Your assignment
For the data that follows, print the line with "Saint Paul, including", the line with "in favor of", and all lines between them, exactly as they stand. Omit pictures and add nothing.

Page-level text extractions
-----

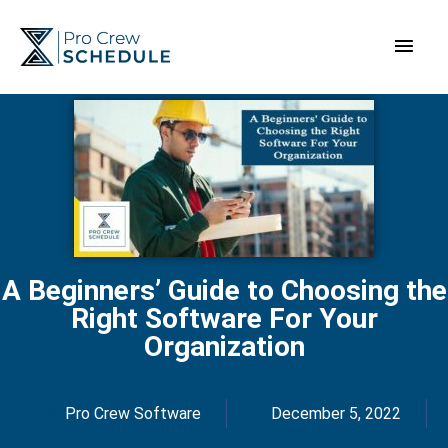
Skip
Main
to
content
Men
A Beginners’ Guide to Choosing the
Right Software For Your
Organization
Pro Crew Software
December 5, 2022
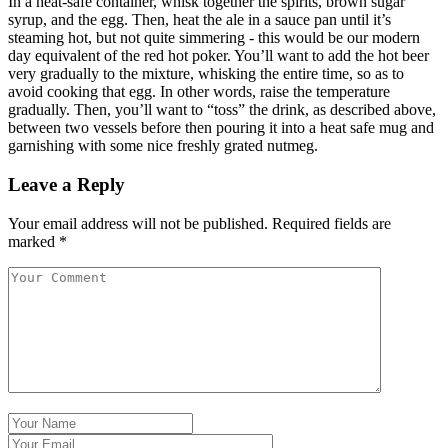
In a heat-safe container, whisk together the spirits, brown sugar
syrup, and the egg. Then, heat the ale in a sauce pan until it’s
steaming hot, but not quite simmering - this would be our modern
day equivalent of the red hot poker. You’ll want to add the hot beer
very gradually to the mixture, whisking the entire time, so as to
avoid cooking that egg. In other words, raise the temperature
gradually. Then, you’ll want to “toss” the drink, as described above,
between two vessels before then pouring it into a heat safe mug and
garnishing with some nice freshly grated nutmeg.
Leave a Reply
Your email address will not be published.
Required fields are
marked
*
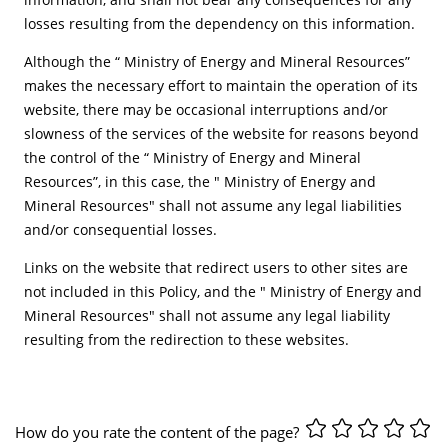
losses resulting from the dependency on this information.
Although the “ Ministry of Energy and Mineral Resources”
makes the necessary effort to maintain the operation of its
website, there may be occasional interruptions and/or
slowness of the services of the website for reasons beyond
the control of the “ Ministry of Energy and Mineral
Resources”, in this case, the " Ministry of Energy and
Mineral Resources" shall not assume any legal liabilities
and/or consequential losses.
Links on the website that redirect users to other sites are
not included in this Policy, and the " Ministry of Energy and
Mineral Resources" shall not assume any legal liability
resulting from the redirection to these websites.
How do you rate the content of the page?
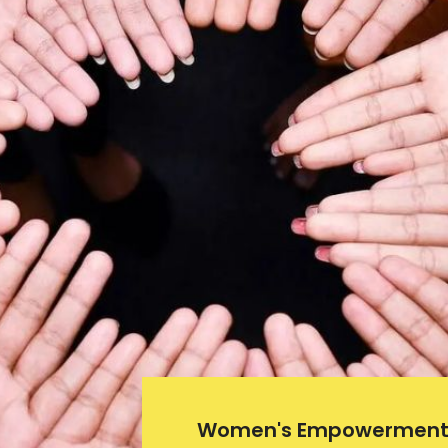
Women's Empowerment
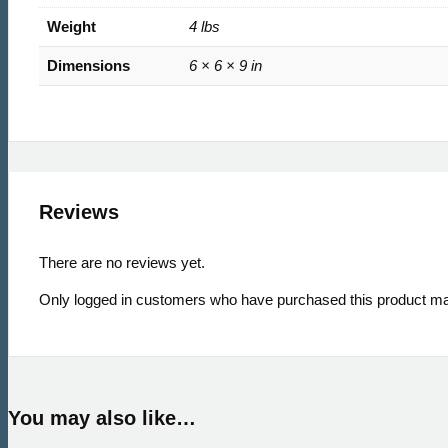
Weight
4 lbs
Dimensions
6 × 6 × 9 in
Reviews
There are no reviews yet.
Only logged in customers who have purchased this product ma
You may also like…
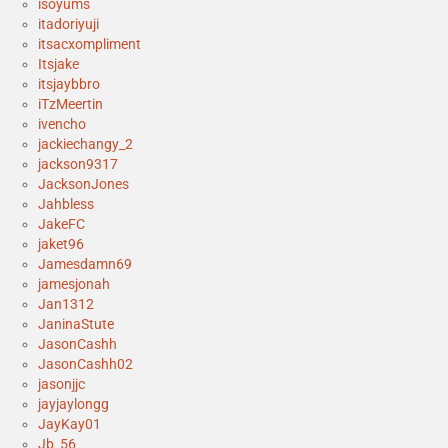
isoyums
itadoriyuji
itsacxompliment
Itsjake
itsjaybbro
iTzMeertin
ivencho
jackiechangy_2
jackson9317
JacksonJones
Jahbless
JakeFC
jaket96
Jamesdamn69
jamesjonah
Jan1312
JaninaStute
JasonCashh
JasonCashh02
jasonjjc
jayjaylongg
JayKay01
Jb_56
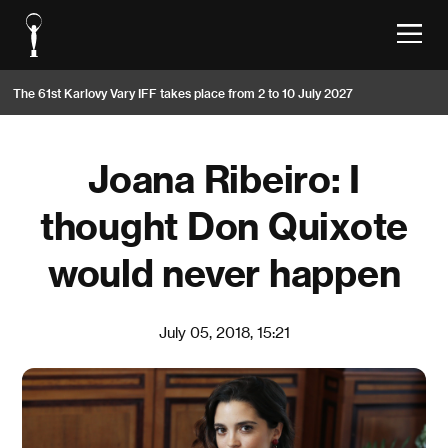
The 61st Karlovy Vary IFF takes place from 2 to 10 July 2027
Joana Ribeiro: I
thought Don Quixote
would never happen
July 05, 2018, 15:21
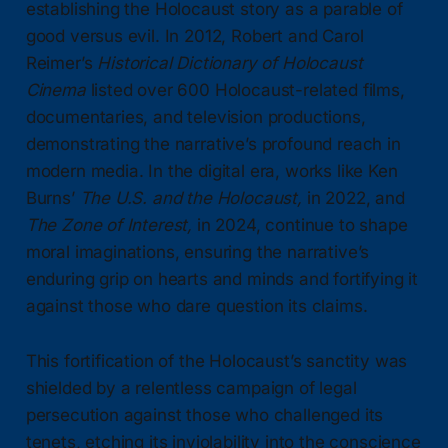
establishing the Holocaust story as a parable of
good versus evil. In 2012, Robert and Carol
Reimer’s
Historical Dictionary of Holocaust
Cinema
listed over 600 Holocaust-related films,
documentaries, and television productions,
demonstrating the narrative’s profound reach in
modern media. In the digital era, works like Ken
Burns’
The U.S. and the Holocaust,
in 2022, and
The Zone of Interest,
in 2024, continue to shape
moral imaginations, ensuring the narrative’s
enduring grip on hearts and minds and fortifying it
against those who dare question its claims.
This fortification of the Holocaust’s sanctity was
shielded by a relentless campaign of legal
persecution against those who challenged its
tenets, etching its inviolability into the conscience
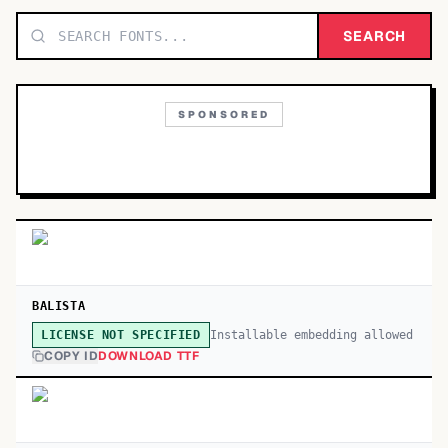
TOP CATEGORIES
SEARCH
Display
48,790
SPONSORED
Sans-serif
26,630
Serif
17,029
Decorative
9,772
BALISTA
Installable embedding allowed
LICENSE NOT SPECIFIED
COPY ID
DOWNLOAD TTF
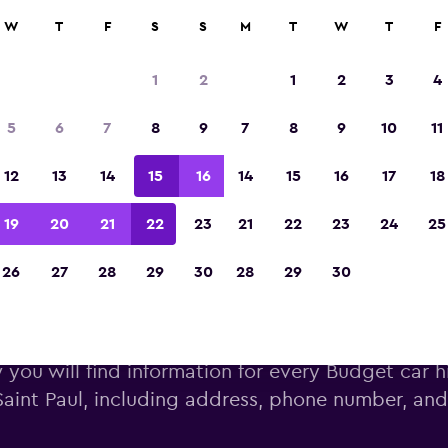
W
T
F
S
S
M
T
W
T
F
Voted winner of Europe's Best Travel App 2
1
2
1
2
3
4
5
6
7
8
9
7
8
9
10
11
12
13
14
15
16
14
15
16
17
18
19
20
21
22
23
21
22
23
24
25
26
27
28
29
30
28
29
30
Saint Paul’s Budget locati
you will find information for every Budget car hi
Saint Paul, including address, phone number, an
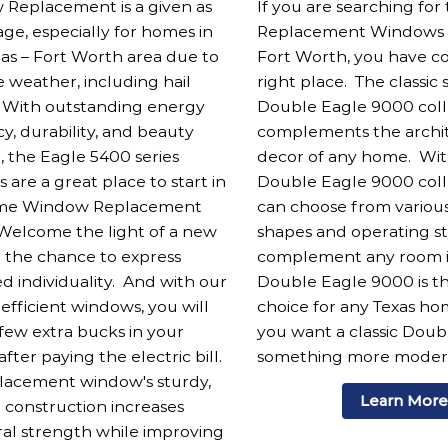
Replacement is a given as
If you are searching for
ge, especially for homes in
Replacement Windows in
las – Fort Worth area due to
Fort Worth, you have c
 weather, including hail
right place. The classic 
 With outstanding energy
Double Eagle 9000 coll
cy, durability, and beauty
complements the archi
, the Eagle 5400 series
decor of any home. Wit
are a great place to start in
Double Eagle 9000 coll
me Window Replacement
can choose from vario
 Welcome the light of a new
shapes and operating st
 the chance to express
complement any room i
ed individuality. And with our
Double Eagle 9000 is th
efficient windows, you will
choice for any Texas h
 few extra bucks in your
you want a classic Dou
fter paying the electric bill.
something more moder
placement window's sturdy,
Learn Mor
 construction increases
ral strength while improving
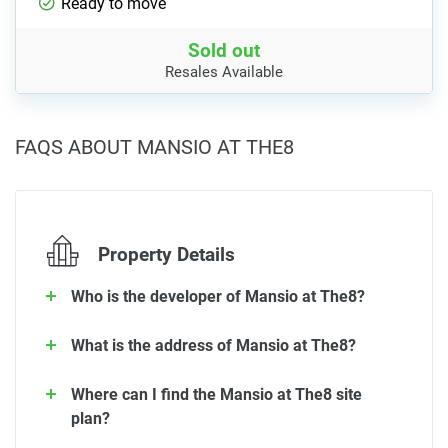
Ready to move
Sold out
Resales Available
FAQS ABOUT MANSIO AT THE8
Property Details
Who is the developer of Mansio at The8?
What is the address of Mansio at The8?
Where can I find the Mansio at The8 site
plan?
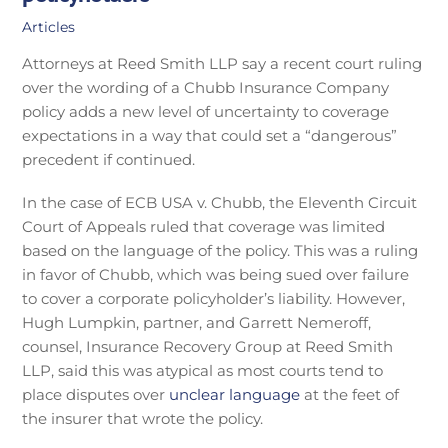
Articles
Attorneys at Reed Smith LLP say a recent court ruling
over the wording of a Chubb Insurance Company
policy adds a new level of uncertainty to coverage
expectations in a way that could set a “dangerous”
precedent if continued.
In the case of ECB USA v. Chubb, the Eleventh Circuit
Court of Appeals ruled that coverage was limited
based on the language of the policy. This was a ruling
in favor of Chubb, which was being sued over failure
to cover a corporate policyholder’s liability. However,
Hugh Lumpkin, partner, and Garrett Nemeroff,
counsel, Insurance Recovery Group at Reed Smith
LLP, said this was atypical as most courts tend to
place disputes over
unclear language
at the feet of
the insurer that wrote the policy.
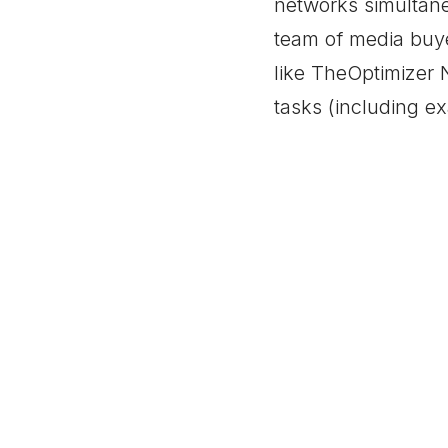
networks simultane
team of media buy
like TheOptimizer N
tasks (including e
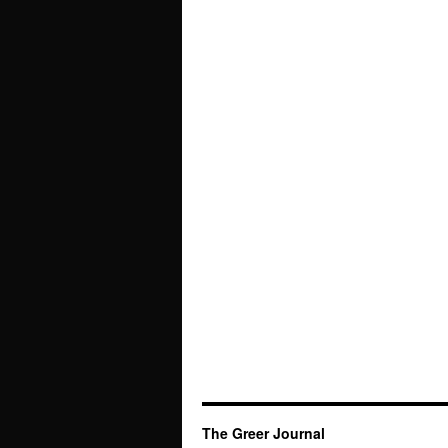
The Greer Journal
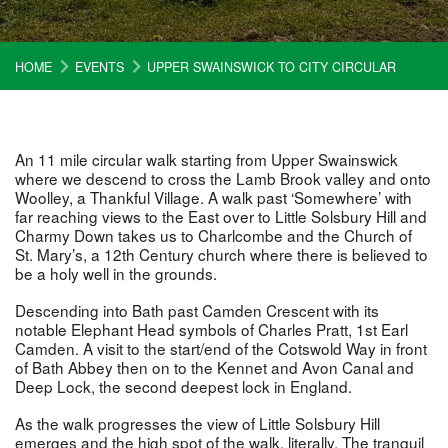
HOME
EVENTS
UPPER SWAINSWICK TO CITY CIRCULAR
An 11 mile circular walk starting from Upper Swainswick
where we descend to cross the Lamb Brook valley and onto
Woolley, a Thankful Village. A walk past ‘Somewhere’ with
far reaching views to the East over to Little Solsbury Hill and
Charmy Down takes us to Charlcombe and the Church of
St. Mary’s, a 12th Century church where there is believed to
be a holy well in the grounds.
Descending into Bath past Camden Crescent with its
notable Elephant Head symbols of Charles Pratt, 1st Earl
Camden. A visit to the start/end of the Cotswold Way in front
of Bath Abbey then on to the Kennet and Avon Canal and
Deep Lock, the second deepest lock in England.
As the walk progresses the view of Little Solsbury Hill
emerges and the high spot of the walk, literally. The tranquil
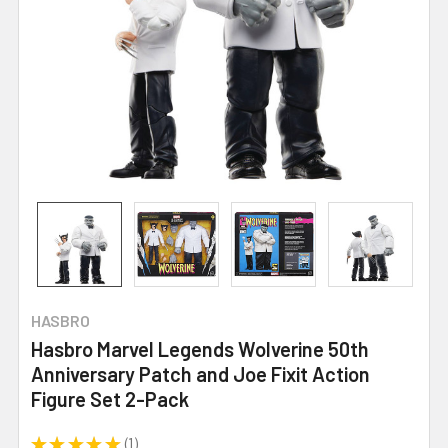
HASBRO
Hasbro Marvel Legends Wolverine 50th
Anniversary Patch and Joe Fixit Action
Figure Set 2-Pack
★
★
★
★
★
1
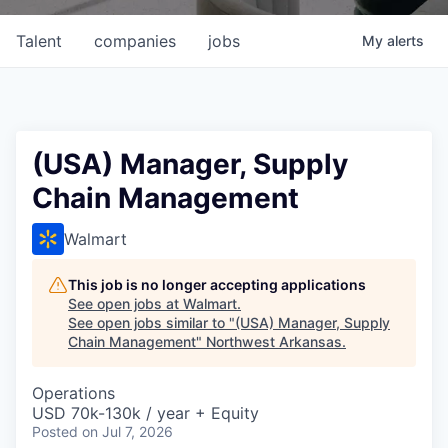
Talent
companies
jobs
My
alerts
(USA) Manager, Supply
Chain Management
Walmart
This job is no longer accepting applications
See open jobs at
Walmart
.
See open jobs similar to "
(USA) Manager, Supply
Chain Management
"
Northwest Arkansas
.
Operations
USD 70k-130k / year + Equity
Posted
on Jul 7, 2026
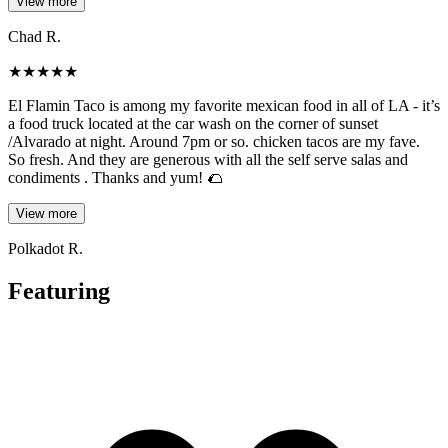
View more
Chad R.
★
★
★
★
★
El Flamin Taco is among my favorite mexican food in all of LA - it’s
a food truck located at the car wash on the corner of sunset
/Alvarado at night. Around 7pm or so. chicken tacos are my fave.
So fresh. And they are generous with all the self serve salas and
condiments . Thanks and yum! 🌮
View more
Polkadot R.
Featuring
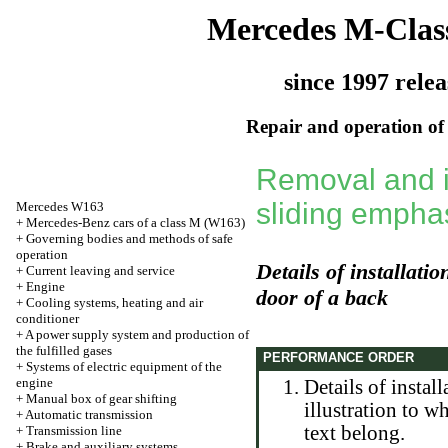
Mercedes M-Clas
since 1997 relea
Repair and operation of 
Removal and in
sliding emphas
Mercedes W163
+
Mercedes-Benz cars of a class M (W163)
+
Governing bodies and methods of safe
operation
Details of installatio
+
Current leaving and service
+
Engine
door of a back
+
Cooling systems, heating and air
conditioner
+
A power supply system and production of
the fulfilled gases
PERFORMANCE ORDER
+
Systems of electric equipment of the
engine
Details of instal
+
Manual box of gear shifting
illustration to w
+
Automatic transmission
text belong.
+
Transmission line
+
Brake and auxiliary systems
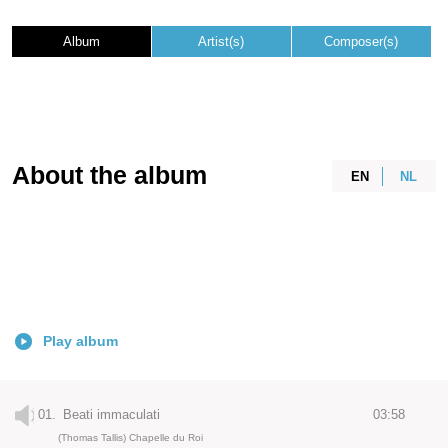
Album
Artist(s)
Composer(s)
About the album
EN
NL
Play album
01.
Beati immaculati
03:58
(Thomas Tallis) Chapelle du Roi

-----

Response to this task
Saint Paul, including address, phone number, an
Replacement is a given as
If you are searching for
ge, especially for homes in
Replacement Windows in
las – Fort Worth area due to
Fort Worth, you have c
 weather, including hail
right place. The classic 
 With outstanding energy
Double Eagle 9000 coll
cy, durability, and beauty
complements the archi
, the Eagle 5400 series
decor of any home. Wit
are a great place to start in
Double Eagle 9000 coll
me Window Replacement
can choose from vario
 Welcome the light of a new
shapes and operating st
 the chance to express
complement any room i
ed individuality. And with our
Double Eagle 9000 is th
efficient windows, you will
choice for any Texas h
 few extra bucks in your
you want a classic Dou
fter paying the electric bill.
something more moder
placement window's sturdy,
Learn Mor
 construction increases
ral strength while improving
Ready to move
Sold out
Resales Available
FAQS ABOUT MANSIO AT THE8
Property Details
Who is the developer of Mansio at The8?
What is the address of Mansio at The8?
Where can I find the Mansio at The8 site
plan?
Articles
Attorneys at Reed Smith LLP say a recent court ruling
over the wording of a Chubb Insurance Company
policy adds a new level of uncertainty to coverage
expectations in a way that could set a “dangerous”
precedent if continued.
In the case of ECB USA v. Chubb, the Eleventh Circuit
Court of Appeals ruled that coverage was limited
based on the language of the policy. This was a ruling
in favor of Chubb, which was being sued over failure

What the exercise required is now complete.